_GIVEN INFORMATION_
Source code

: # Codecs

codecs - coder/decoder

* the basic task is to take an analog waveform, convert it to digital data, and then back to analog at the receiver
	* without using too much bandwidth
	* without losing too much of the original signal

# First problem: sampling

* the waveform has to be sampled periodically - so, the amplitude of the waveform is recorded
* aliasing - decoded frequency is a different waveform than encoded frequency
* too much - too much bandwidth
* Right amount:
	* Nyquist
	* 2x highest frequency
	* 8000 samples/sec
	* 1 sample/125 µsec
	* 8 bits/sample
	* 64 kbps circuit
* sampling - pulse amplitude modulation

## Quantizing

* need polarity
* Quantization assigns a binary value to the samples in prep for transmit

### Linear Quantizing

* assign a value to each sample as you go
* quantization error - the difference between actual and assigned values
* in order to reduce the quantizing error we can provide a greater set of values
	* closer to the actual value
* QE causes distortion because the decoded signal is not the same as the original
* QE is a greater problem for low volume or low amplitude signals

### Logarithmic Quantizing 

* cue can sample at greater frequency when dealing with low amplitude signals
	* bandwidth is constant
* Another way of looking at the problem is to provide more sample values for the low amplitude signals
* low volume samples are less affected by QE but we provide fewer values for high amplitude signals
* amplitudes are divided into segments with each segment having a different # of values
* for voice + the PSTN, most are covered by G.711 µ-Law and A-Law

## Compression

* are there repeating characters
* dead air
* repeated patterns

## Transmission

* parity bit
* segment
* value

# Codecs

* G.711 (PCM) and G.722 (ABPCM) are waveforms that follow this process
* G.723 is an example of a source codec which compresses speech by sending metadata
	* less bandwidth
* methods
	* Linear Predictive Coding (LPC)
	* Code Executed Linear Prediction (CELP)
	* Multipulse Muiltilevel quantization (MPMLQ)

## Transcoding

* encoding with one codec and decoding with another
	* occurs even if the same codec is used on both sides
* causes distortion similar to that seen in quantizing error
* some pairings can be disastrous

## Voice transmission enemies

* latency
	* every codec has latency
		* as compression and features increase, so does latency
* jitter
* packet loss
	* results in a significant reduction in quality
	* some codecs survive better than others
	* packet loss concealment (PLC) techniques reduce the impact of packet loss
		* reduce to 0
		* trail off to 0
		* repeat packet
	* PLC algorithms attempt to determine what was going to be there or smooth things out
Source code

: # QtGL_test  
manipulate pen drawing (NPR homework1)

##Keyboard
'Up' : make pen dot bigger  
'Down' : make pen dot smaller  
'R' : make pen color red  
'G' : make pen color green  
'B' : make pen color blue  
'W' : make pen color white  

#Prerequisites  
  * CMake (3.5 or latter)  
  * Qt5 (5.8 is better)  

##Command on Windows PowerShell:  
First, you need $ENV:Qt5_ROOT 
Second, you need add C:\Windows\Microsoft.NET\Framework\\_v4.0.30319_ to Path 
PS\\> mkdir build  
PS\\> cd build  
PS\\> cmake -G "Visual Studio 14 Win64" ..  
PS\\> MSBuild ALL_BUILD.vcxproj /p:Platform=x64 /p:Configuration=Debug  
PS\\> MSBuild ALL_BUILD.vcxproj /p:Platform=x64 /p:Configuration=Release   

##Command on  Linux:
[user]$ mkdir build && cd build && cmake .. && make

_REQUEST_
Among the entries, find each line that includes the string "different" and copy it.

_ANSWER FOR THE TASK_
* aliasing - decoded frequency is a different waveform than encoded frequency
* amplitudes are divided into segments with each segment having a different # of values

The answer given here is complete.